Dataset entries
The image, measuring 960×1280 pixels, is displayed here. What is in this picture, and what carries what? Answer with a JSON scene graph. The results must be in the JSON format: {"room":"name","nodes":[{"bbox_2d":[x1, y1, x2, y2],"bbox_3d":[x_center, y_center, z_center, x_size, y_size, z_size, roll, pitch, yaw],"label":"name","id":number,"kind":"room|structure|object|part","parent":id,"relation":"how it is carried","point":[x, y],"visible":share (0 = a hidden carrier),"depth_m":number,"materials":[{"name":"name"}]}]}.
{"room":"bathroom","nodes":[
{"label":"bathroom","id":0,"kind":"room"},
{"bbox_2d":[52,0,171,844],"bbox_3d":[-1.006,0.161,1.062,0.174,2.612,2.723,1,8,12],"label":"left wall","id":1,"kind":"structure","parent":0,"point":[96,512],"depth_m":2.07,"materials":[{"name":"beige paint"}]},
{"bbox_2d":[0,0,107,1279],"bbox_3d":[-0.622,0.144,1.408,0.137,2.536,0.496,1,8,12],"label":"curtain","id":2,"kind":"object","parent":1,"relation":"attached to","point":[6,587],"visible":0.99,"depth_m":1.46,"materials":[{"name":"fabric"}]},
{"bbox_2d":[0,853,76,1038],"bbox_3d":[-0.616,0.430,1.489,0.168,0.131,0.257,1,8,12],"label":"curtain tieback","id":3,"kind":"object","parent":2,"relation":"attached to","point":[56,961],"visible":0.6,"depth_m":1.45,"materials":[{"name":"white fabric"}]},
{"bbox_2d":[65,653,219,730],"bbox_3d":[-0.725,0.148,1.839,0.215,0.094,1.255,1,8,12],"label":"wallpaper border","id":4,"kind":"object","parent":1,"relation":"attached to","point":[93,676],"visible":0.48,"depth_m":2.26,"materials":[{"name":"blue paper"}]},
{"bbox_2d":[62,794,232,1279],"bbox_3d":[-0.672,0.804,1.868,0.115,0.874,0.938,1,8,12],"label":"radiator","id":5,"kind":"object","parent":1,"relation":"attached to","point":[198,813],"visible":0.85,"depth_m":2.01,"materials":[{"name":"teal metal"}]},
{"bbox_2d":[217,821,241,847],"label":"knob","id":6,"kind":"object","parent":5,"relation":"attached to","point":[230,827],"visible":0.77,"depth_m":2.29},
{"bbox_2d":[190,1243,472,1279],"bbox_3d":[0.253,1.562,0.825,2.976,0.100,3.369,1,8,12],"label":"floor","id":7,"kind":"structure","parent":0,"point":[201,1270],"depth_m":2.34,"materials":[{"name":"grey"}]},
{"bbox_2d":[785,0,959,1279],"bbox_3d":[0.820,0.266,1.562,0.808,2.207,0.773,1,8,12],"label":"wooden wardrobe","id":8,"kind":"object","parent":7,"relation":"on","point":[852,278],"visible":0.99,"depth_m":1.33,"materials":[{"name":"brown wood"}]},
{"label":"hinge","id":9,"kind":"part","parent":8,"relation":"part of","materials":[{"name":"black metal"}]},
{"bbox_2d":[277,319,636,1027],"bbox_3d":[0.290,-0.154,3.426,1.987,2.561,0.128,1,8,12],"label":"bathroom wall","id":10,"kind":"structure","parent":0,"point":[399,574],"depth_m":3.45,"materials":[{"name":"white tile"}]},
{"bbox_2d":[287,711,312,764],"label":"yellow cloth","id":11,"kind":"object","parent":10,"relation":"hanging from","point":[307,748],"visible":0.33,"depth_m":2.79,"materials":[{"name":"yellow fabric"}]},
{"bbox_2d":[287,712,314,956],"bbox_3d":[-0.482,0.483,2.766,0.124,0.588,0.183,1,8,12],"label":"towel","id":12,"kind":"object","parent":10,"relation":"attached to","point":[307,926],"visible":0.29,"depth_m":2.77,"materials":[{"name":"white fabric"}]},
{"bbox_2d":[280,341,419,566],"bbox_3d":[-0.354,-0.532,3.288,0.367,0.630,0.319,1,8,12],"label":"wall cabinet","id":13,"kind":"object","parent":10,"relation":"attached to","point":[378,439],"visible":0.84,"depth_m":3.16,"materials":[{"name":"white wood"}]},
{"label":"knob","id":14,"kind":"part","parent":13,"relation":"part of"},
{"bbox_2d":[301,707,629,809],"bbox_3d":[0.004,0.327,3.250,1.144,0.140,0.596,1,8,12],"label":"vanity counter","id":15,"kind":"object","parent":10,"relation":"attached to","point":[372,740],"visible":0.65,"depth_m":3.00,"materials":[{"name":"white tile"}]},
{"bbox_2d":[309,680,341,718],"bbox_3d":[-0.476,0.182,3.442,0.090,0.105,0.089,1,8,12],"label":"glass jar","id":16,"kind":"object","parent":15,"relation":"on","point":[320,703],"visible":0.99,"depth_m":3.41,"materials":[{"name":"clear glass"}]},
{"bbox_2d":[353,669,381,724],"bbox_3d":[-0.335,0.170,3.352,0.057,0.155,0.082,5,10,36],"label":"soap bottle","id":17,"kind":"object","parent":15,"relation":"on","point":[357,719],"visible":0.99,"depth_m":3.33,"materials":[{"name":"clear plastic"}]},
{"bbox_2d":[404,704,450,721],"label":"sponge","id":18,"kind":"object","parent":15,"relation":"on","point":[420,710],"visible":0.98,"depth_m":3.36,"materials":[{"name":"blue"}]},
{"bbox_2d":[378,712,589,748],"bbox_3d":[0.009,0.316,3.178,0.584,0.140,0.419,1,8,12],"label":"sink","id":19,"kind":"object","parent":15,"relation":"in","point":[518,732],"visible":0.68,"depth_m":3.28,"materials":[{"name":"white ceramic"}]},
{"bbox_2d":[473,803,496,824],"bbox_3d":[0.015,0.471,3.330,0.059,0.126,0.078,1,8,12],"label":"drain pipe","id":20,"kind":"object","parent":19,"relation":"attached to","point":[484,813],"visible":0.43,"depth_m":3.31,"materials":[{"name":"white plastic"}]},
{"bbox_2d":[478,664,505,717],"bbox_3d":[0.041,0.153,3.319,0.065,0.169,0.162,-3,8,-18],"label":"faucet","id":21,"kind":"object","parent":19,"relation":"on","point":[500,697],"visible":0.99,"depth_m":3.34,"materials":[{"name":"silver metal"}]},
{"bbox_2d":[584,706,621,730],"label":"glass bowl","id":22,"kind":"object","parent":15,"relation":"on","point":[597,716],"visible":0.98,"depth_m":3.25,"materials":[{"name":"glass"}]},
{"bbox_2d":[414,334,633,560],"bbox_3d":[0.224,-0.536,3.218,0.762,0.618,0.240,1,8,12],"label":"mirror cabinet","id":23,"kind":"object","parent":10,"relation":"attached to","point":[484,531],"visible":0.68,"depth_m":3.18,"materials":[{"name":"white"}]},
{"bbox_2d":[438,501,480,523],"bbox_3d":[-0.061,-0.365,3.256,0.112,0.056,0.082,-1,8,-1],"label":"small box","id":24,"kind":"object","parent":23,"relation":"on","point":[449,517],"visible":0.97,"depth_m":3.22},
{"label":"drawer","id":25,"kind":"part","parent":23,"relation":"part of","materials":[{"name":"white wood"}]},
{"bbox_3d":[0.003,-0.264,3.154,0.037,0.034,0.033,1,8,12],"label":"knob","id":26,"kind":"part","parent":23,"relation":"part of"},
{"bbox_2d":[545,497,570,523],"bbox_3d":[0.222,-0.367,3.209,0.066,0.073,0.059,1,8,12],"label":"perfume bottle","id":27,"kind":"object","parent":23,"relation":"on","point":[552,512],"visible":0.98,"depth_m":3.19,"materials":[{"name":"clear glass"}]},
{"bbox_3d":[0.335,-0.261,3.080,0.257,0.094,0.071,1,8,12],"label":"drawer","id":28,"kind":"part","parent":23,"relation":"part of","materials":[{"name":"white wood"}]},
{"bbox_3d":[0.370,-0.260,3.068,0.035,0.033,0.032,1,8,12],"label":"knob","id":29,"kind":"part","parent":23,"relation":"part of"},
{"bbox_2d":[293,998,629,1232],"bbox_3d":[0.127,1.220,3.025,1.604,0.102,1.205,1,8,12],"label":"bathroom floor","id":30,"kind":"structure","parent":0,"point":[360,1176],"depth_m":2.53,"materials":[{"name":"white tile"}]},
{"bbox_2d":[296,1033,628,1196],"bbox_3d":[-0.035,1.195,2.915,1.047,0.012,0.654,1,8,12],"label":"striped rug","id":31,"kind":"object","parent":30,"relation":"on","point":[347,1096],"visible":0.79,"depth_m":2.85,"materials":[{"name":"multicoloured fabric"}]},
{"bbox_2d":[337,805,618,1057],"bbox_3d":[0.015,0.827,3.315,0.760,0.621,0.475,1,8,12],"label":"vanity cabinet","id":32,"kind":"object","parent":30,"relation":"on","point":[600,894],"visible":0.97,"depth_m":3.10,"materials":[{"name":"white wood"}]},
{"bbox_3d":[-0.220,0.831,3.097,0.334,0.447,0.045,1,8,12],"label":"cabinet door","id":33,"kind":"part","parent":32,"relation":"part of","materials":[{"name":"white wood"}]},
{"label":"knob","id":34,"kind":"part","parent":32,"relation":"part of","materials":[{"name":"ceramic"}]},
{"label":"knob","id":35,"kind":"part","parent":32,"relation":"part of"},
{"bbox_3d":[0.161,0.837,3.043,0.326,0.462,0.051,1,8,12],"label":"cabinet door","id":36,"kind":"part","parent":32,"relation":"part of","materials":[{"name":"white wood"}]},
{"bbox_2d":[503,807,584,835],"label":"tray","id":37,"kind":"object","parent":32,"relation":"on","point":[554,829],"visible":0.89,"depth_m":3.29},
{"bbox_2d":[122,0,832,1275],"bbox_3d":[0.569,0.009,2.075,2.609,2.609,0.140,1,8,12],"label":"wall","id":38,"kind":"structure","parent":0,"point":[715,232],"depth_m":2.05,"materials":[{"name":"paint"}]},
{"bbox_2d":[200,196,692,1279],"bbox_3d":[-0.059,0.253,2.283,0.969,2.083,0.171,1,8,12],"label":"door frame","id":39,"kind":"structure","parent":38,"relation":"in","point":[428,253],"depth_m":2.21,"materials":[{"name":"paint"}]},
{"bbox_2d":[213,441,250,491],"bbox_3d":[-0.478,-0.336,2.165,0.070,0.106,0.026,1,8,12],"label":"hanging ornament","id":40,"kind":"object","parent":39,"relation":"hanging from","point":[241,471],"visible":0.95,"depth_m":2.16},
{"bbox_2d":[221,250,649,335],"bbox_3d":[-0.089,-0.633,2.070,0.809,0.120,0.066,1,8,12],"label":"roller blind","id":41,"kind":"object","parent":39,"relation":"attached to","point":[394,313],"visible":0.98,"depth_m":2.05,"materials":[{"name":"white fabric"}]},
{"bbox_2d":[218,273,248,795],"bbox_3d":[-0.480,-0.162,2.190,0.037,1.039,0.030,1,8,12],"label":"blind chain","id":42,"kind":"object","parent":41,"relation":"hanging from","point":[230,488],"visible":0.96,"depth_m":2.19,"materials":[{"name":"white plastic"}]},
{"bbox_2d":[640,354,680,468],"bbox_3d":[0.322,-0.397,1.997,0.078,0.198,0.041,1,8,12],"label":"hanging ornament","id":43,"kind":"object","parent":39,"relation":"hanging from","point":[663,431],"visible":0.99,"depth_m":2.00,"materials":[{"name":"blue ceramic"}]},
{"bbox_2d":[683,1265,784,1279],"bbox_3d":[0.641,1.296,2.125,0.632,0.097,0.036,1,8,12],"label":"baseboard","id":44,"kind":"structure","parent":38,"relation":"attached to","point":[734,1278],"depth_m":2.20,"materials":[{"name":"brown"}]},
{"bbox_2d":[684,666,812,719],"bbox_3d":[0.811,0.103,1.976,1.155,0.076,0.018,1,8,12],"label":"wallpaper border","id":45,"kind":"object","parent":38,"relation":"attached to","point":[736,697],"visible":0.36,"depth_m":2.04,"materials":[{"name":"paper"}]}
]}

TASK STATEMENT
Show all lines in the entries above where the string "bottle" appears.

ANSWER BOX
{"bbox_2d":[353,669,381,724],"bbox_3d":[-0.335,0.170,3.352,0.057,0.155,0.082,5,10,36],"label":"soap bottle","id":17,"kind":"object","parent":15,"relation":"on","point":[357,719],"visible":0.99,"depth_m":3.33,"materials":[{"name":"clear plastic"}]},
{"bbox_2d":[545,497,570,523],"bbox_3d":[0.222,-0.367,3.209,0.066,0.073,0.059,1,8,12],"label":"perfume bottle","id":27,"kind":"object","parent":23,"relation":"on","point":[552,512],"visible":0.98,"depth_m":3.19,"materials":[{"name":"clear glass"}]},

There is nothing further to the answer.